§ Problem to solve:
Only a slice of the listing below is wanted. Retype the lines from the one containing "Page size: 1241x1754." through the one containing "List each element's", exactly, both ends included.

§ Available data:
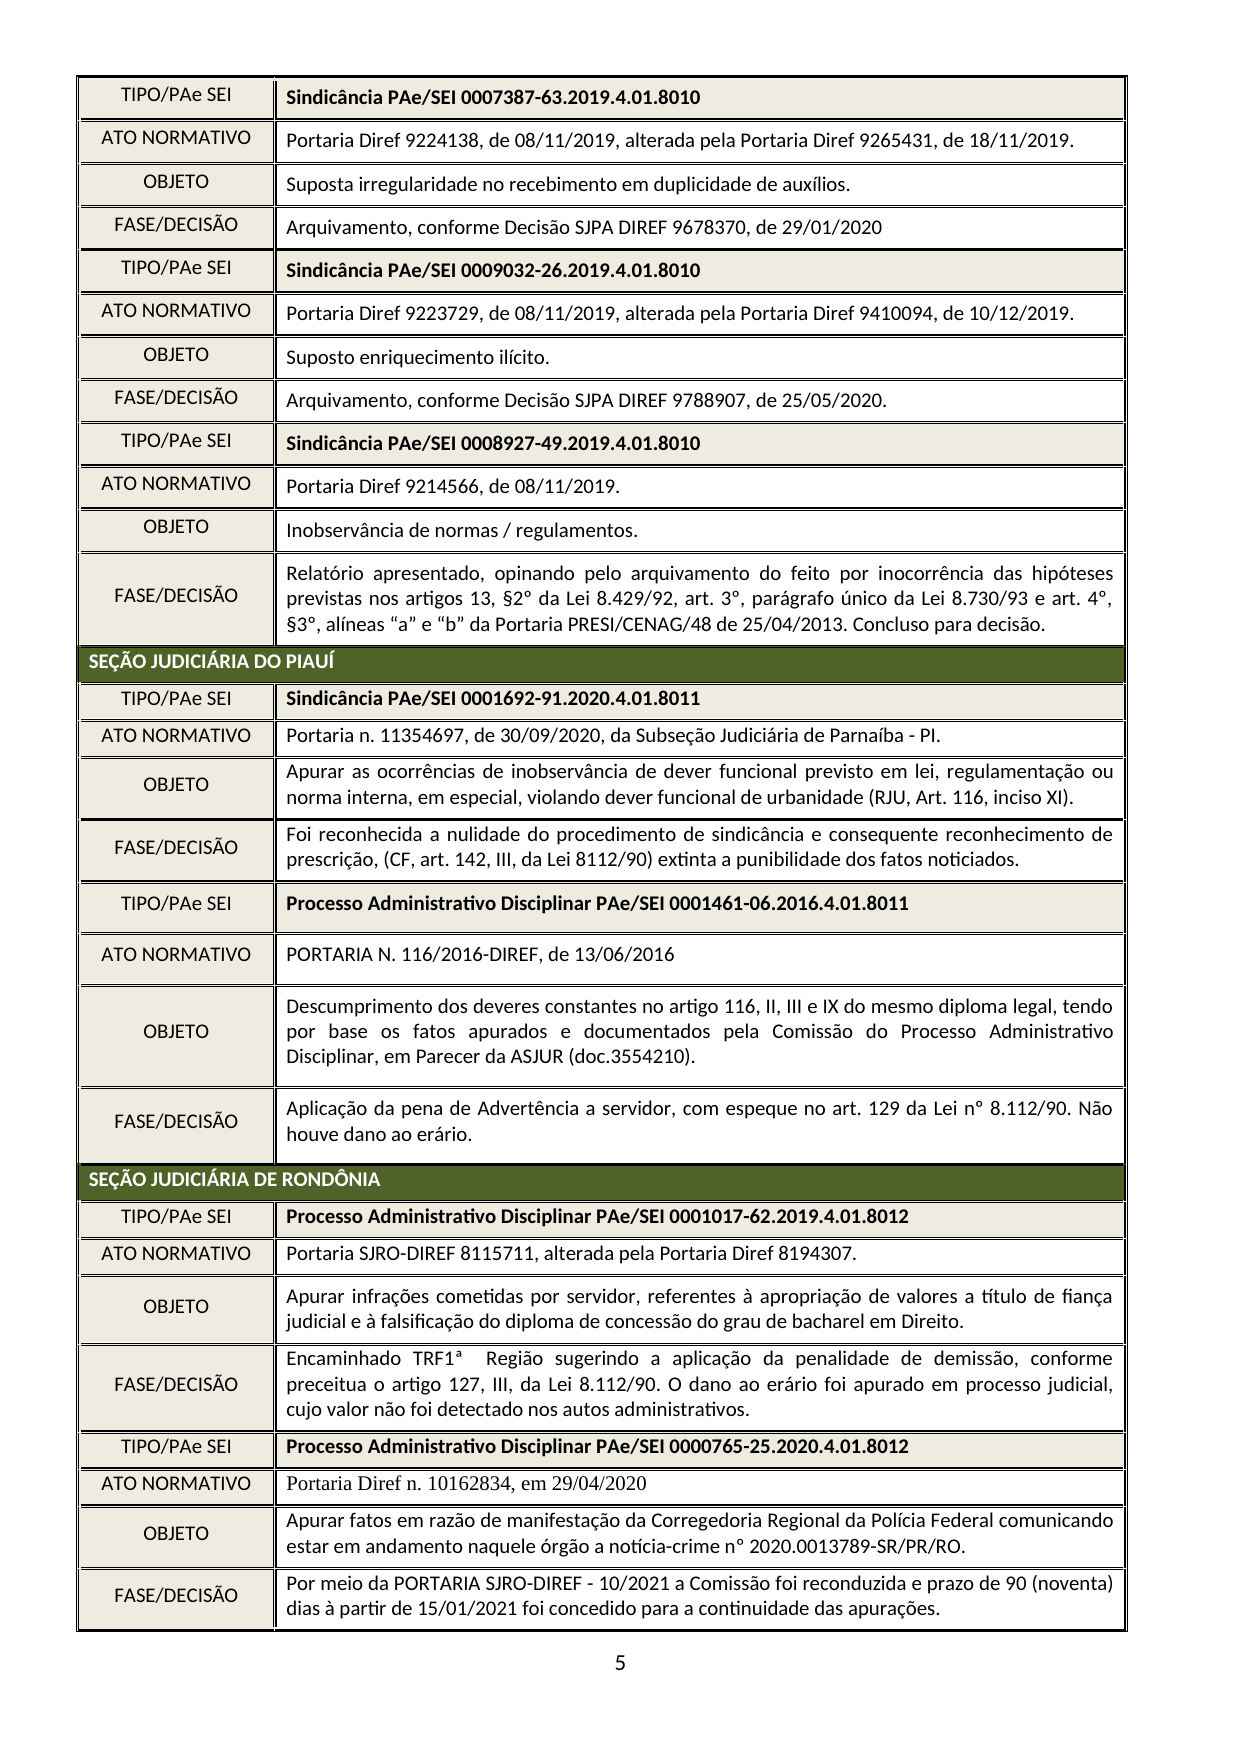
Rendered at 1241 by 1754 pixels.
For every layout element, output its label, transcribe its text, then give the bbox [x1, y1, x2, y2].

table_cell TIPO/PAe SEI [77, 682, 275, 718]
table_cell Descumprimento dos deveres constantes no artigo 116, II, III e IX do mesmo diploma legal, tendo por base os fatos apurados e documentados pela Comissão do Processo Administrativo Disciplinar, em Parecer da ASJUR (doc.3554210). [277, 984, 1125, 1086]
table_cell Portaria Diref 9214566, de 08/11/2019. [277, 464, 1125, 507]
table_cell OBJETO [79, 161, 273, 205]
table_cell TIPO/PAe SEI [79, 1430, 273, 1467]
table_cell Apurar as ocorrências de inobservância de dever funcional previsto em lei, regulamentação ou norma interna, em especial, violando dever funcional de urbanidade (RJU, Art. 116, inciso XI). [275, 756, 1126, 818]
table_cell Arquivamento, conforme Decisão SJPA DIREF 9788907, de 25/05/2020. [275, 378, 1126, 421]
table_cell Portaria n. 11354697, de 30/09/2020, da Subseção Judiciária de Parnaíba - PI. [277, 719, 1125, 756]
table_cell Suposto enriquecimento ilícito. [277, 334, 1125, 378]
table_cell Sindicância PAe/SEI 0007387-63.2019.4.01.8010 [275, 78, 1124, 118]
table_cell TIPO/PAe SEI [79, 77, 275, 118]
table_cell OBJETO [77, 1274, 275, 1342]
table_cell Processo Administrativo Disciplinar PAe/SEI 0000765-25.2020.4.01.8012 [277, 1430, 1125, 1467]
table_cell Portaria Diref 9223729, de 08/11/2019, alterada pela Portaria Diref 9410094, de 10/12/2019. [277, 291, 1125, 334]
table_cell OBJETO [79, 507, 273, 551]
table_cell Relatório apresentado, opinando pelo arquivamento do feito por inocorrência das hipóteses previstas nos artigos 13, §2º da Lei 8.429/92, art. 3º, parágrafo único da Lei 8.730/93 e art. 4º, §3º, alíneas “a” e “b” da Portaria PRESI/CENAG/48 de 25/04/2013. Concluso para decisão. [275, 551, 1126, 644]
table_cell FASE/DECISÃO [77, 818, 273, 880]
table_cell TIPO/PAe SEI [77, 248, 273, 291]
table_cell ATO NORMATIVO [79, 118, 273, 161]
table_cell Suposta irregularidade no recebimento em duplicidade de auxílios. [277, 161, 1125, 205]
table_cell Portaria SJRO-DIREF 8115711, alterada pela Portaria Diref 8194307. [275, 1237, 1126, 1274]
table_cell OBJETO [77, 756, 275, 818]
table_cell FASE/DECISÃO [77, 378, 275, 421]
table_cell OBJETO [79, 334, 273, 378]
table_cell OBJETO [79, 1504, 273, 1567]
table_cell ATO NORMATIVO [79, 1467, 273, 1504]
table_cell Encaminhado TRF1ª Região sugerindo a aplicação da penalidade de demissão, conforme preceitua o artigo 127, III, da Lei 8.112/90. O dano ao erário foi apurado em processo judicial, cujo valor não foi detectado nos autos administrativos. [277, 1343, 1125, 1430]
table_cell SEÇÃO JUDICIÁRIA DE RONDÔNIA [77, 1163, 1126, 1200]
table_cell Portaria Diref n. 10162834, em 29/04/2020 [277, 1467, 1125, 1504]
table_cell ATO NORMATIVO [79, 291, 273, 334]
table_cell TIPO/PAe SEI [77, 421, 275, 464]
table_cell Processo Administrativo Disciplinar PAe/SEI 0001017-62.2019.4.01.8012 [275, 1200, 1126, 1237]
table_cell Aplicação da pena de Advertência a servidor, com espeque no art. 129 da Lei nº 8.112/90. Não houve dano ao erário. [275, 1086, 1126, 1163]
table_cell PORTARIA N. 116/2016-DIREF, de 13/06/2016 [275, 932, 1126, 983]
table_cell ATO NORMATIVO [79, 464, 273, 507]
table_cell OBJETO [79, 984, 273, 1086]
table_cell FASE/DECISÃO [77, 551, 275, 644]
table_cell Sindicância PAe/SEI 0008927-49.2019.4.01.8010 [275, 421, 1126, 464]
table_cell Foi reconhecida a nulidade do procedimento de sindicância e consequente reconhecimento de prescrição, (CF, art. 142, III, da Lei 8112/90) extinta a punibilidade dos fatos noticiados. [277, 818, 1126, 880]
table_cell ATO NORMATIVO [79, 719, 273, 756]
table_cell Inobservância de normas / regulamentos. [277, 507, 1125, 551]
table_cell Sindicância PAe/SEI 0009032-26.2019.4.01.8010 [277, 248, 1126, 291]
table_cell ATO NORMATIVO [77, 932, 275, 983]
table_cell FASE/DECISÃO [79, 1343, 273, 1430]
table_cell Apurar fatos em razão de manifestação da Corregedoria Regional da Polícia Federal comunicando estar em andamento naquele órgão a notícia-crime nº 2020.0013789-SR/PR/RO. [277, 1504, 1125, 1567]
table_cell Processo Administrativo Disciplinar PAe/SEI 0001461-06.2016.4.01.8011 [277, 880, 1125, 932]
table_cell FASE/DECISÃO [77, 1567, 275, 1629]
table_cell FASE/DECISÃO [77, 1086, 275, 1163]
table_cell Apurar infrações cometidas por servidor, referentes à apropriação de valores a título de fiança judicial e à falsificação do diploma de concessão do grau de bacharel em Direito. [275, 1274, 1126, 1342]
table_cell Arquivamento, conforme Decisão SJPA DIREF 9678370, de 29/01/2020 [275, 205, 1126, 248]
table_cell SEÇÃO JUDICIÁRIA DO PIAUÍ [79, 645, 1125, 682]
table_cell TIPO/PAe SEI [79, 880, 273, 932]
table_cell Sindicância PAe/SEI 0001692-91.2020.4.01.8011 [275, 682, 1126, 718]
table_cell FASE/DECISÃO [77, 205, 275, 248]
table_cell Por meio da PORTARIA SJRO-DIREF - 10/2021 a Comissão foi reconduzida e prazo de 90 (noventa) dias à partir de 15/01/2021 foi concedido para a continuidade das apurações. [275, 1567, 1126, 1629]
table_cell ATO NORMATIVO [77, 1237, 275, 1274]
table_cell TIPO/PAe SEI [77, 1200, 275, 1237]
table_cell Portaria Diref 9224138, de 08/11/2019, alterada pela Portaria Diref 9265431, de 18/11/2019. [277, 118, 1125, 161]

==

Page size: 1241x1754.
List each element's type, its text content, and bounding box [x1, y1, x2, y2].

§ Reply:
Page size: 1241x1754.
List each element's type, its text content, and bounding box [x1, y1, x2, y2].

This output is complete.